We have 3 kinds of content on the webpages generated by Scholia:
1) "Static" content generated from Flask jinja2 templates. These gets indexed (but not that much).
2) Dynamic jQuery-based content based on the Wikidata API service. This does not seem to get indexed by some search engines.
3) Dynamic Wikidata Query Serviece-based content. This does not get indexed.
I can understand 1) and 3), but not 2). https://query.wikidata.org/robots.txt is blocking bots request for 3), but as far as I can see https://www.wikidata.org/robots.txt does not block Wikidata API requests for 2).
On a webpage on the public web, I have a link to https://scholia.toolforge.org/author/Q20980928, so I would think that that Scholia page would be indexed, and that the h1 tag that is set via the Wikidata API would be indexed. As far as I can determine the page is indexed at Bing and Quant, but not Duckduckgo and not Google.
I am wondering whether there is anyone that can explain the discrepancy? As far as I understand Google does indeed index jQuery javascript-generated content.
Should we refrain from having bots getting into Scholia and define a restrictive robots.txt to avoid burdening the Toolforge infrastructure too much?
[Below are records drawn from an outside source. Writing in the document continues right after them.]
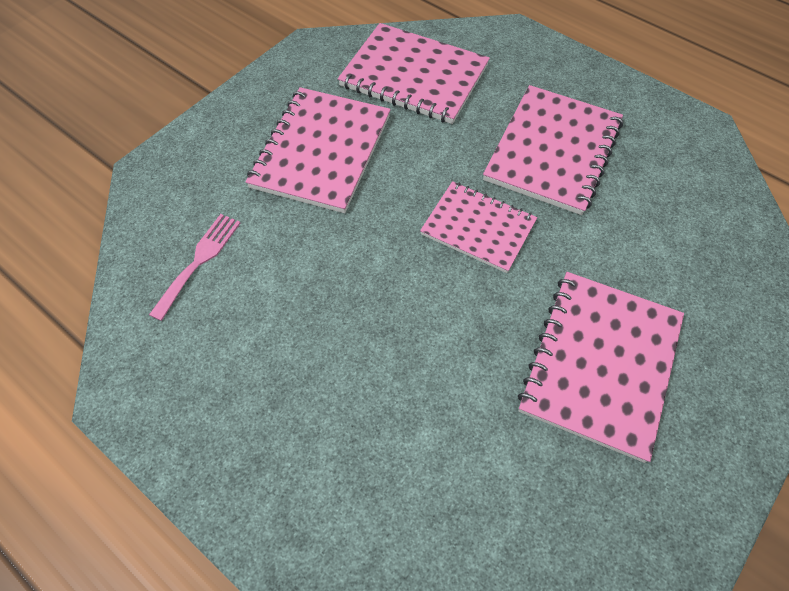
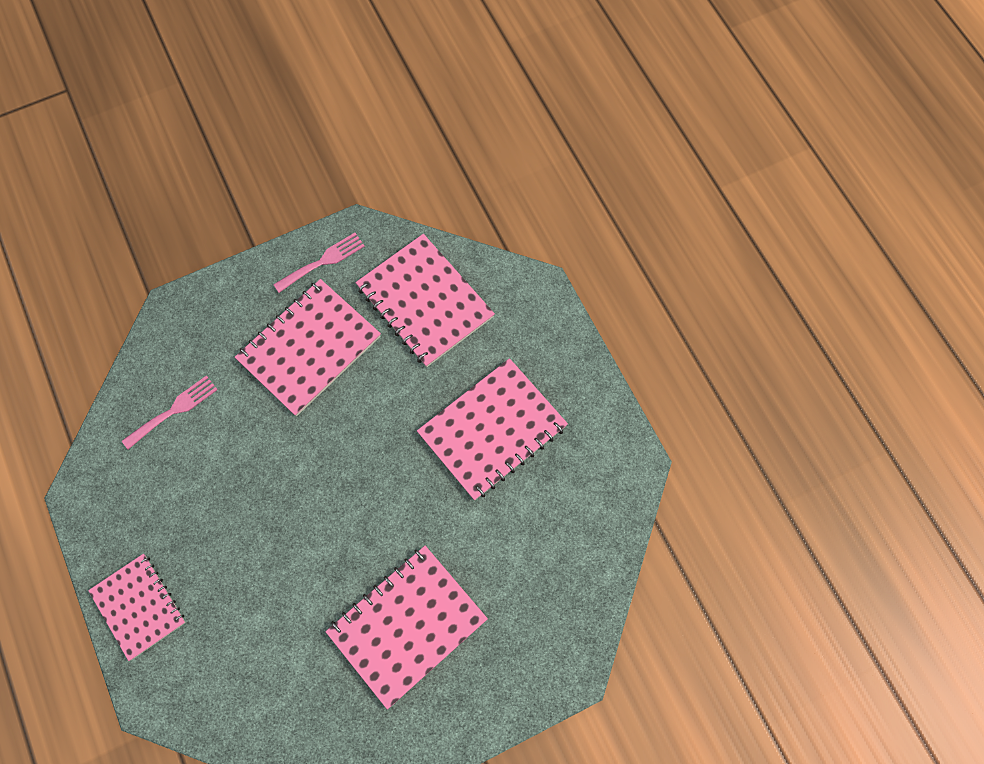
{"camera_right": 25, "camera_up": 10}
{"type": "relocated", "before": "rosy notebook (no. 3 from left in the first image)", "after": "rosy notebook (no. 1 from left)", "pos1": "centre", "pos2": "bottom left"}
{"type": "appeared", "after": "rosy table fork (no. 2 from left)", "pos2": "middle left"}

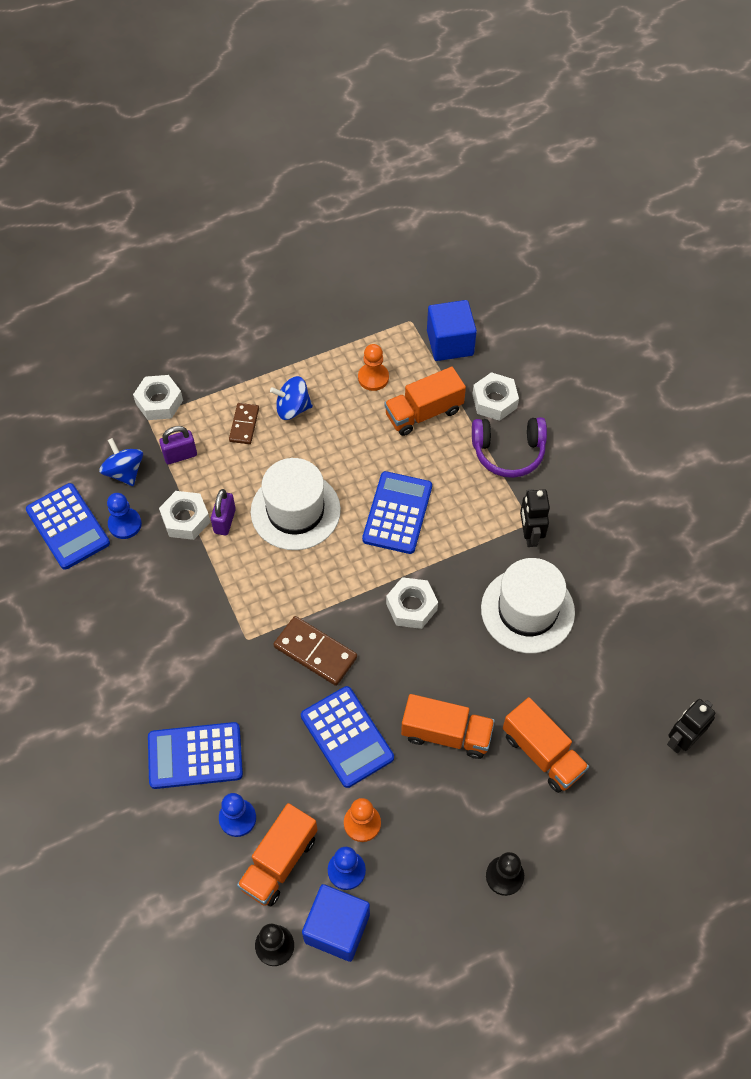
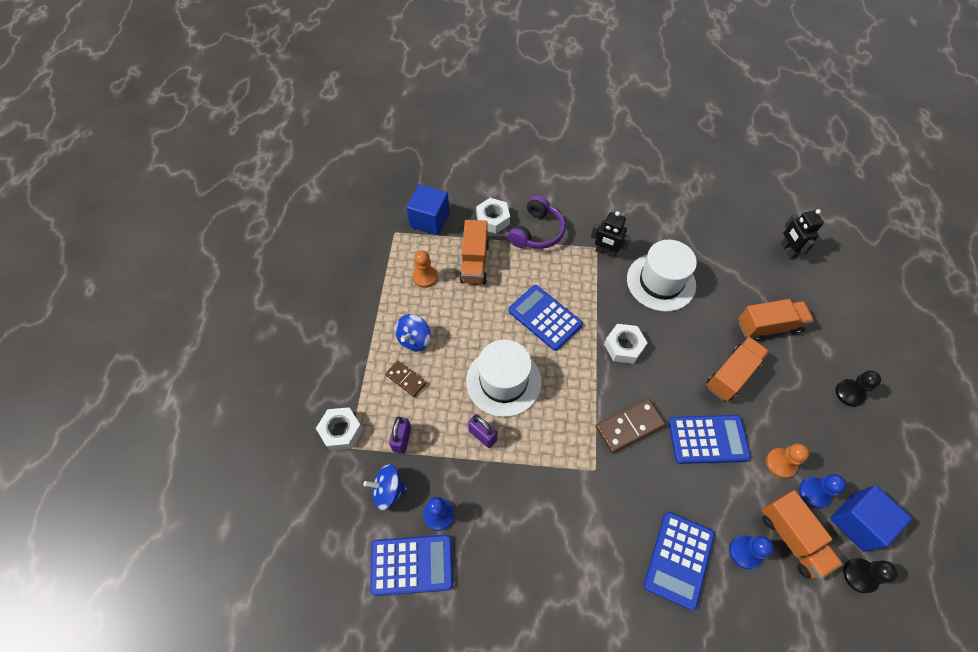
{"camera_right": -60, "camera_up": 0}
{"type": "missing", "before": "snow-white nut (no. 2 from left)", "pos1": "middle left"}

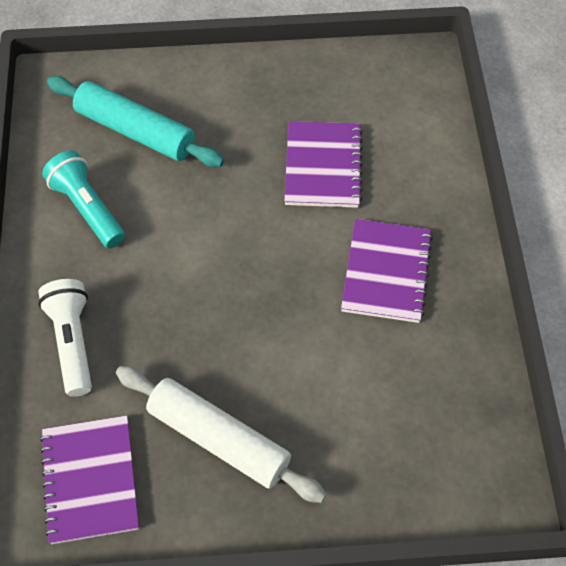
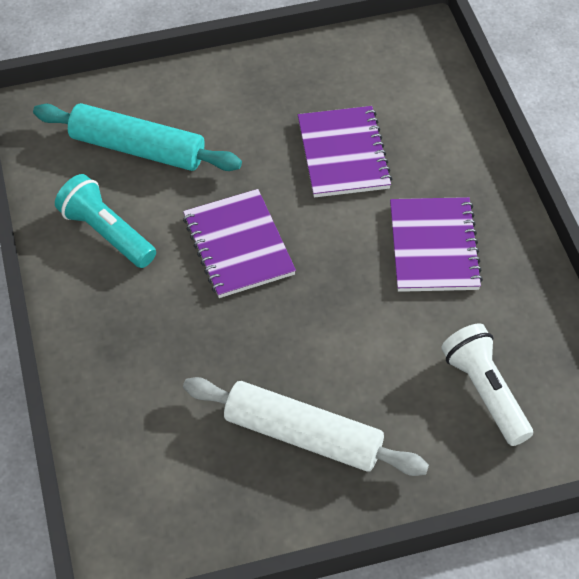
{"camera_right": -10, "camera_up": -5}
{"type": "relocated", "before": "violet notebook (no. 1 from left)", "pos1": "bottom left", "pos2": "centre"}
{"type": "relocated", "before": "snow-white flashlight", "pos1": "middle left", "pos2": "middle right"}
In Scholia, we at the moment have a pull request that implement serverside calls to the Wikidata Query Service to generate some metadata for the search engines that can be reached without hitting the WDQS robots.txt restriction. I have been reluctant to merge that pull request due to the extra load on the Toolforge as well as the extra time the request takes blocking the Scholia web application. We have around 100'000 requests per day according to Toolviews, - how much bot activity I do not know. I am wondering whether there is anyone who can give us advise here?
best regards Finn Årup Nielsen